On the basis of these findings, all of which were made as a matter of law, plaintiffs are entitled to the entry of judgment on their claims that the government defendants’ actions were arbitrary, capricious, an abuse of discretion or otherwise not in accordance with law, as alleged in
. Much of this Background was previously set forth by the Court in its Decision and Order dated April 30, 1986. That decision is reprinted at 634 F.Supp. 760.
. United States-flag ships are vessels documented in the United States and owned by United States citizens or entities. 46 U.S.C.App. section 1202.
. City of Milwaukee v. Block, 823 F.2d 1158, 1162 (1987).
. The government defendants, in a footnote in their brief after remand, argue that another issue still in dispute is whether this Court can grant the injunctive relief sought by plaintiffs. The government defendants contend that injunctive relief against the Commodity Credit Corporation is barred under 15 U.S.C. § 714b(c), which provides that no injunction shall be issued against the CCC or its property.
The Court is not persuaded at this time that the anti-injunction provision prevents the Court from granting the relief sought by plaintiffs. The purpose of the anti-injunction provision was to avoid the implication of FHA v. Burr, 309 U.S. 242, 60 S.Ct. 488, 84 L.Ed. 724 (1940), which held that when Congress provides that an agency can “sue and be sued,” it has consented to all civil process including garnishment and attachment. Related Industries Inc. v. United States, 2 Ct.Cl. 517, 521-23 (1983). The case at hand seeks only to prevent the agency's administrator from acting beyond the scope of the authority delegated to him; that is, to restrain him from misinterpreting the Cargo Preference Act. Under the Administrative Procedure Act, this Court has authority to correct an agency's unlawful action. 5 U.S.C. § 706 et seq. (1976). Also, even if the type of injunction sought in this case against the administrator of the CCC were barred, declaratory relief (which plaintiffs also seek) would not be foreclosed. See Worthington v. Commodity Credit Corporation, 157 F.Supp. 497 (E.D.N.C.1957) (declaratory judgment not barred by § 714b(c)); see also Mar v. Kleppe, 520 F.2d 867 (10th Cir.1975) (upholding declaratory judgment against Small Business Administration despite "anti-injunction” provision in SBA Act identical to § 714b(c)). Furthermore, the anti-injunction provision of the CCC does not bar the entry of an injunction against the Secretary of Agriculture. Mitchell v. Block, 551 F.Supp. 1011, 1016 (W.D.Va.1982).

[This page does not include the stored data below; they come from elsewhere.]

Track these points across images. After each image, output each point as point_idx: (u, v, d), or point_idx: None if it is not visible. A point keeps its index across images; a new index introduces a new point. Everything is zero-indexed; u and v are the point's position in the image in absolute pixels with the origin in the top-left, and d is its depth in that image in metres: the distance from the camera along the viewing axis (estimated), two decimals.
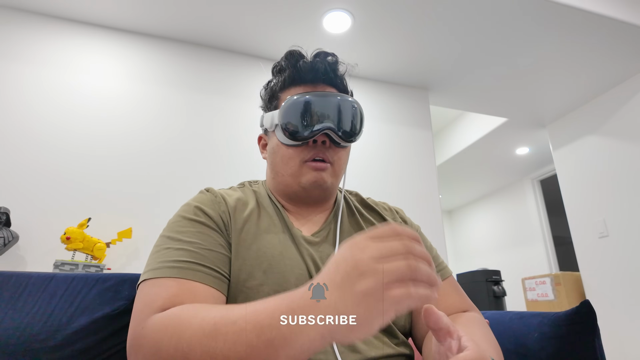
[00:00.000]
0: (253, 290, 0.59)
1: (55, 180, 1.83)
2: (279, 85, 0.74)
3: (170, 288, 0.52)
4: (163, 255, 0.57)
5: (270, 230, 0.66)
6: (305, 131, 0.66)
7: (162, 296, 0.51)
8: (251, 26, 2.16)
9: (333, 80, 0.74)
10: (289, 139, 0.68)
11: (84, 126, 1.95)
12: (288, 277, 0.61)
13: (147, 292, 0.53)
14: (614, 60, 2.40)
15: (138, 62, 2.17)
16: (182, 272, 0.54)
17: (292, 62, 0.73)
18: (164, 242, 0.60)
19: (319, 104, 0.68)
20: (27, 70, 1.95)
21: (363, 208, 0.79)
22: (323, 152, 0.68)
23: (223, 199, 0.68)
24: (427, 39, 2.25)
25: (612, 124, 2.67)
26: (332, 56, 0.74)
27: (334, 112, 0.68)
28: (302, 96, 0.68)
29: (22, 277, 0.70)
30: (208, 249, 0.59)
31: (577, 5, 1.99)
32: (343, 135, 0.68)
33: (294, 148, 0.69)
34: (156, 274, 0.54)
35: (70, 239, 1.61)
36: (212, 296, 0.55)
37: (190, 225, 0.61)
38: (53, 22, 2.07)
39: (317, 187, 0.69)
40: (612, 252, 2.58)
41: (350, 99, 0.71)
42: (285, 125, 0.68)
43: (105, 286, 0.71)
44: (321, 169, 0.68)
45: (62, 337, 0.64)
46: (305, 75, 0.71)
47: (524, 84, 2.65)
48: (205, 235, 0.60)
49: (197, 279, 0.55)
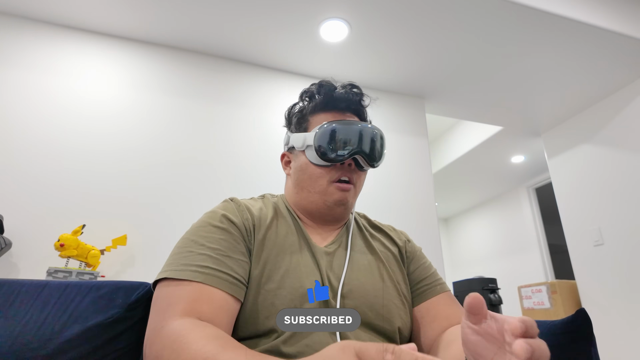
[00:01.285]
0: (271, 293, 0.64)
1: (49, 186, 1.82)
2: (309, 109, 0.82)
3: (192, 292, 0.58)
4: (186, 258, 0.62)
5: (288, 239, 0.73)
6: (337, 154, 0.75)
7: (184, 299, 0.57)
8: (249, 34, 2.18)
9: (359, 110, 0.84)
10: (321, 159, 0.75)
11: (79, 132, 1.95)
12: (304, 282, 0.66)
13: (170, 292, 0.58)
14: (607, 69, 2.43)
15: (137, 70, 2.17)
16: (202, 277, 0.59)
17: (326, 90, 0.82)
18: (188, 244, 0.65)
19: (350, 131, 0.76)
20: (22, 76, 1.94)
21: (371, 228, 0.87)
22: (349, 174, 0.77)
23: (247, 208, 0.74)
24: (423, 47, 2.27)
25: (607, 133, 2.70)
26: (357, 88, 0.85)
27: (362, 138, 0.77)
28: (337, 123, 0.77)
29: (15, 284, 0.69)
30: (229, 256, 0.64)
31: (571, 16, 2.02)
32: (368, 159, 0.77)
33: (323, 168, 0.76)
34: (179, 275, 0.59)
35: (64, 246, 1.59)
36: (227, 302, 0.60)
37: (214, 232, 0.67)
38: (53, 30, 2.07)
39: (341, 205, 0.76)
40: (608, 260, 2.58)
41: (375, 128, 0.80)
42: (319, 147, 0.75)
43: (99, 294, 0.71)
44: (346, 189, 0.76)
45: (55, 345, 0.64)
46: (338, 104, 0.81)
47: (519, 92, 2.67)
48: (227, 242, 0.66)
49: (216, 285, 0.60)
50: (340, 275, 0.70)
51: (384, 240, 0.83)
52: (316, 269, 0.69)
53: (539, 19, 2.02)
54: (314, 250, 0.72)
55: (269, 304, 0.62)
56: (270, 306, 0.62)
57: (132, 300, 0.68)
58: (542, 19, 2.02)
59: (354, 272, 0.72)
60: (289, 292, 0.64)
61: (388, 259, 0.78)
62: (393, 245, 0.83)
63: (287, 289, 0.64)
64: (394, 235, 0.86)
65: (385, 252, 0.80)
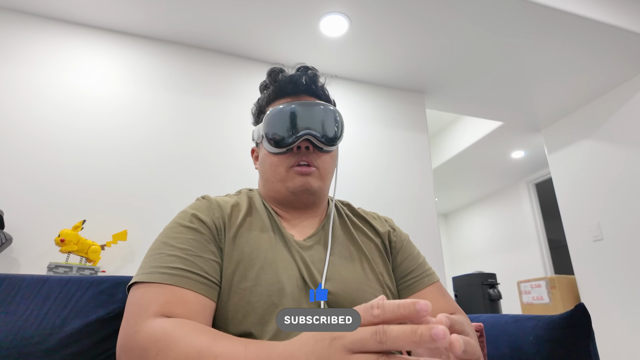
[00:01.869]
0: (247, 292, 0.61)
1: (50, 181, 1.81)
2: (264, 100, 0.80)
3: (163, 295, 0.55)
4: (156, 260, 0.59)
5: (263, 234, 0.69)
6: (288, 138, 0.71)
7: (155, 302, 0.54)
8: (249, 29, 2.17)
9: (314, 90, 0.79)
10: (274, 147, 0.72)
11: (80, 128, 1.94)
12: (280, 278, 0.63)
13: (140, 296, 0.56)
14: (608, 65, 2.42)
15: (135, 65, 2.16)
16: (173, 279, 0.57)
17: (274, 77, 0.79)
18: (159, 246, 0.62)
19: (297, 112, 0.72)
20: (22, 72, 1.94)
21: (354, 217, 0.83)
22: (307, 157, 0.73)
23: (218, 205, 0.71)
24: (423, 43, 2.26)
25: (607, 128, 2.70)
26: (312, 69, 0.80)
27: (313, 118, 0.73)
28: (280, 106, 0.74)
29: (16, 279, 0.69)
30: (199, 255, 0.61)
31: (571, 11, 2.01)
32: (324, 139, 0.73)
33: (280, 156, 0.73)
34: (149, 278, 0.57)
35: (64, 241, 1.59)
36: (201, 303, 0.57)
37: (184, 232, 0.64)
38: (54, 25, 2.06)
39: (305, 190, 0.73)
40: (607, 255, 2.59)
41: (324, 105, 0.75)
42: (269, 134, 0.73)
43: (99, 289, 0.71)
44: (307, 173, 0.72)
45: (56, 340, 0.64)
46: (285, 88, 0.77)
47: (519, 88, 2.67)
48: (197, 242, 0.63)
49: (188, 286, 0.57)
50: (321, 270, 0.67)
51: (366, 230, 0.80)
52: (293, 264, 0.66)
53: (539, 13, 2.01)
54: (289, 244, 0.69)
55: (246, 302, 0.60)
56: (246, 304, 0.60)
57: None
58: (542, 13, 2.01)
59: (335, 267, 0.69)
60: (265, 288, 0.61)
61: (370, 251, 0.75)
62: (376, 236, 0.79)
63: (263, 286, 0.61)
64: (377, 225, 0.81)
65: (367, 243, 0.77)
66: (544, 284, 2.81)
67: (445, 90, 2.73)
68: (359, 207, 0.87)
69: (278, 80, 0.77)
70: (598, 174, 2.72)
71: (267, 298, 0.60)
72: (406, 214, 2.40)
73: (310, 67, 0.80)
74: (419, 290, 0.74)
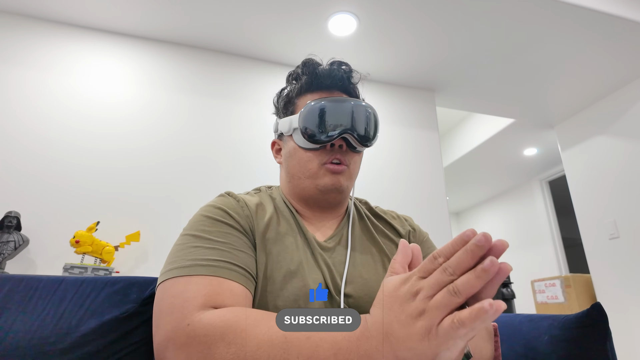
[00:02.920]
0: (273, 295, 0.60)
1: (65, 184, 1.85)
2: (295, 91, 0.77)
3: (209, 286, 0.52)
4: (192, 254, 0.57)
5: (288, 236, 0.68)
6: (324, 135, 0.68)
7: (202, 293, 0.51)
8: (257, 29, 2.17)
9: (348, 87, 0.76)
10: (308, 141, 0.70)
11: (93, 131, 1.97)
12: (306, 282, 0.62)
13: (183, 288, 0.52)
14: (622, 59, 2.37)
15: (147, 67, 2.19)
16: (218, 271, 0.55)
17: (310, 69, 0.75)
18: (190, 240, 0.60)
19: (337, 109, 0.70)
20: (37, 76, 1.97)
21: (373, 216, 0.81)
22: (341, 155, 0.70)
23: (245, 204, 0.69)
24: (433, 40, 2.24)
25: (622, 124, 2.64)
26: (346, 65, 0.77)
27: (352, 117, 0.70)
28: (322, 101, 0.71)
29: (33, 280, 0.70)
30: (239, 249, 0.60)
31: (584, 5, 1.97)
32: (359, 139, 0.70)
33: (312, 151, 0.71)
34: (189, 272, 0.54)
35: (79, 242, 1.62)
36: (246, 296, 0.56)
37: (216, 226, 0.62)
38: (63, 29, 2.09)
39: (334, 189, 0.70)
40: (623, 253, 2.54)
41: (366, 105, 0.73)
42: (305, 129, 0.70)
43: (114, 289, 0.72)
44: (339, 172, 0.70)
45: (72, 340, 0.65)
46: (323, 82, 0.74)
47: (531, 84, 2.63)
48: (234, 237, 0.62)
49: (233, 278, 0.55)
50: (342, 272, 0.66)
51: (386, 230, 0.78)
52: (316, 268, 0.65)
53: (551, 7, 1.98)
54: (312, 247, 0.68)
55: (272, 306, 0.59)
56: (273, 309, 0.58)
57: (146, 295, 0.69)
58: (554, 7, 1.97)
59: (356, 269, 0.68)
60: (291, 292, 0.60)
61: (392, 251, 0.73)
62: (396, 236, 0.78)
63: (289, 290, 0.60)
64: (397, 224, 0.80)
65: (388, 244, 0.75)
66: (558, 283, 2.76)
67: (455, 87, 2.71)
68: (377, 206, 0.85)
69: (316, 73, 0.74)
70: (613, 170, 2.67)
71: (294, 302, 0.59)
72: (417, 213, 2.38)
73: (345, 63, 0.78)
74: None
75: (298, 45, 2.27)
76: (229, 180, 2.10)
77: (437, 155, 2.61)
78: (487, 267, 0.33)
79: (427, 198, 2.46)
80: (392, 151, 2.51)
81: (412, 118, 2.65)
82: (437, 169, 2.57)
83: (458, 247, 0.35)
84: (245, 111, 2.28)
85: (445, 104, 2.90)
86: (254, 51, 2.35)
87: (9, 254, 1.58)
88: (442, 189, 2.52)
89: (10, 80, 1.93)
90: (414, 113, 2.67)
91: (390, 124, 2.58)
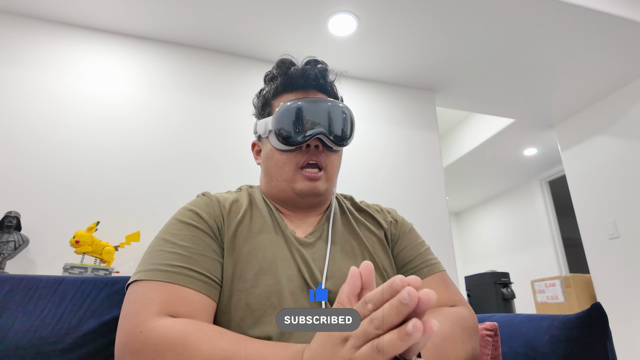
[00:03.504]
0: (245, 293, 0.59)
1: (65, 184, 1.85)
2: (271, 92, 0.76)
3: (164, 293, 0.53)
4: (156, 257, 0.58)
5: (262, 232, 0.67)
6: (299, 136, 0.68)
7: (157, 301, 0.52)
8: (257, 30, 2.17)
9: (324, 86, 0.75)
10: (283, 144, 0.69)
11: (93, 131, 1.97)
12: (280, 279, 0.61)
13: (141, 294, 0.54)
14: (622, 59, 2.37)
15: (146, 67, 2.19)
16: (174, 277, 0.55)
17: (284, 69, 0.75)
18: (159, 243, 0.60)
19: (311, 110, 0.69)
20: (37, 76, 1.97)
21: (356, 211, 0.80)
22: (316, 156, 0.70)
23: (218, 202, 0.69)
24: (433, 40, 2.24)
25: (622, 124, 2.64)
26: (322, 64, 0.76)
27: (326, 117, 0.69)
28: (295, 102, 0.70)
29: (33, 280, 0.71)
30: (201, 253, 0.59)
31: (584, 5, 1.97)
32: (335, 139, 0.70)
33: (288, 153, 0.70)
34: (148, 276, 0.55)
35: (79, 242, 1.62)
36: (203, 303, 0.56)
37: (184, 229, 0.62)
38: (63, 29, 2.09)
39: (312, 194, 0.70)
40: (623, 253, 2.54)
41: (340, 104, 0.73)
42: (279, 130, 0.69)
43: (113, 289, 0.72)
44: (315, 178, 0.70)
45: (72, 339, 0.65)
46: (296, 82, 0.73)
47: (531, 84, 2.63)
48: (198, 240, 0.61)
49: (190, 285, 0.55)
50: (322, 268, 0.64)
51: (369, 224, 0.77)
52: (293, 263, 0.64)
53: (551, 7, 1.98)
54: (289, 242, 0.66)
55: (244, 304, 0.58)
56: (244, 307, 0.58)
57: None
58: (555, 7, 1.98)
59: (337, 263, 0.66)
60: (264, 289, 0.59)
61: (373, 245, 0.73)
62: (379, 229, 0.76)
63: (261, 287, 0.59)
64: (380, 217, 0.78)
65: (370, 238, 0.74)
66: (558, 283, 2.76)
67: (455, 87, 2.71)
68: (362, 201, 0.84)
69: (289, 73, 0.74)
70: (613, 170, 2.67)
71: (266, 300, 0.58)
72: (417, 213, 2.39)
73: (320, 61, 0.77)
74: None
75: (298, 45, 2.27)
76: (229, 179, 2.10)
77: (437, 156, 2.61)
78: (409, 332, 0.32)
79: (427, 198, 2.46)
80: (392, 151, 2.51)
81: (412, 118, 2.65)
82: (437, 169, 2.57)
83: (387, 296, 0.35)
84: (244, 111, 2.27)
85: (445, 104, 2.91)
86: (254, 51, 2.35)
87: (9, 254, 1.58)
88: (442, 189, 2.52)
89: (11, 80, 1.93)
90: (414, 113, 2.67)
91: (390, 124, 2.58)
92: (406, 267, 0.72)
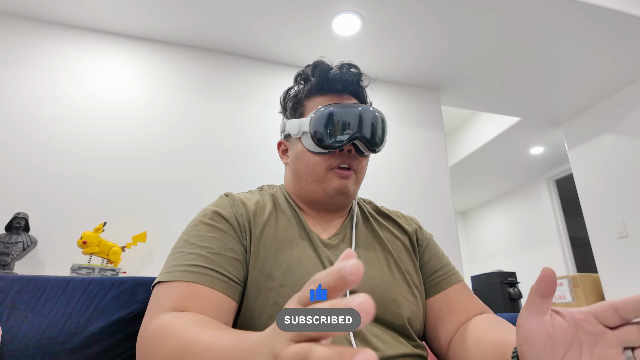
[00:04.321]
0: (273, 292, 0.60)
1: (72, 186, 1.86)
2: (304, 92, 0.77)
3: (179, 291, 0.55)
4: (177, 259, 0.60)
5: (288, 233, 0.68)
6: (334, 140, 0.69)
7: (171, 297, 0.54)
8: (262, 30, 2.18)
9: (357, 91, 0.77)
10: (318, 146, 0.70)
11: (100, 133, 1.99)
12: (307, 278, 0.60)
13: (157, 294, 0.57)
14: (629, 57, 2.35)
15: (152, 69, 2.20)
16: (191, 276, 0.56)
17: (321, 71, 0.75)
18: (180, 245, 0.62)
19: (348, 115, 0.70)
20: (44, 78, 1.99)
21: (378, 215, 0.82)
22: (349, 160, 0.71)
23: (242, 203, 0.70)
24: (437, 38, 2.23)
25: (630, 122, 2.61)
26: (355, 67, 0.77)
27: (365, 123, 0.71)
28: (334, 106, 0.71)
29: (41, 280, 0.71)
30: (219, 253, 0.61)
31: (591, 2, 1.95)
32: (368, 145, 0.71)
33: (321, 155, 0.71)
34: (168, 277, 0.57)
35: (86, 243, 1.63)
36: (217, 300, 0.56)
37: (205, 230, 0.63)
38: (66, 31, 2.11)
39: (342, 193, 0.71)
40: (632, 252, 2.51)
41: (377, 112, 0.74)
42: (315, 133, 0.70)
43: (121, 289, 0.72)
44: (346, 177, 0.71)
45: (80, 339, 0.66)
46: (334, 86, 0.74)
47: (537, 82, 2.61)
48: (218, 240, 0.62)
49: (205, 282, 0.56)
50: None
51: (392, 228, 0.78)
52: (319, 264, 0.65)
53: (557, 4, 1.96)
54: (315, 244, 0.68)
55: (272, 302, 0.59)
56: (273, 305, 0.59)
57: None
58: (561, 4, 1.96)
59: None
60: (292, 289, 0.60)
61: (397, 249, 0.74)
62: (402, 234, 0.78)
63: (290, 286, 0.61)
64: (403, 223, 0.80)
65: (393, 242, 0.75)
66: (566, 283, 2.74)
67: (460, 86, 2.69)
68: (382, 205, 0.85)
69: (327, 77, 0.74)
70: (621, 169, 2.64)
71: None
72: (423, 212, 2.38)
73: (354, 65, 0.78)
74: (447, 289, 0.72)
75: (302, 45, 2.27)
76: (234, 180, 2.11)
77: (442, 155, 2.60)
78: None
79: (432, 198, 2.45)
80: (397, 151, 2.50)
81: (417, 117, 2.64)
82: (443, 169, 2.56)
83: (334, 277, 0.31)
84: (248, 111, 2.28)
85: (450, 103, 2.89)
86: (259, 51, 2.35)
87: (18, 254, 1.60)
88: (447, 188, 2.51)
89: (19, 83, 1.95)
90: (419, 112, 2.66)
91: (395, 124, 2.58)
92: (435, 274, 0.75)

Still, the issue may be dealt with more thoroughly and directly in a challenge to the wording of the judgment, which the Court provides for in this decision, see Summary, infra. Accordingly, the Court withholds any explicit ruling on the effects of the anti-injunction provision at this time and invites further briefing on the issue.
. The Court agrees that the constitutionality of the past diversions is now moot.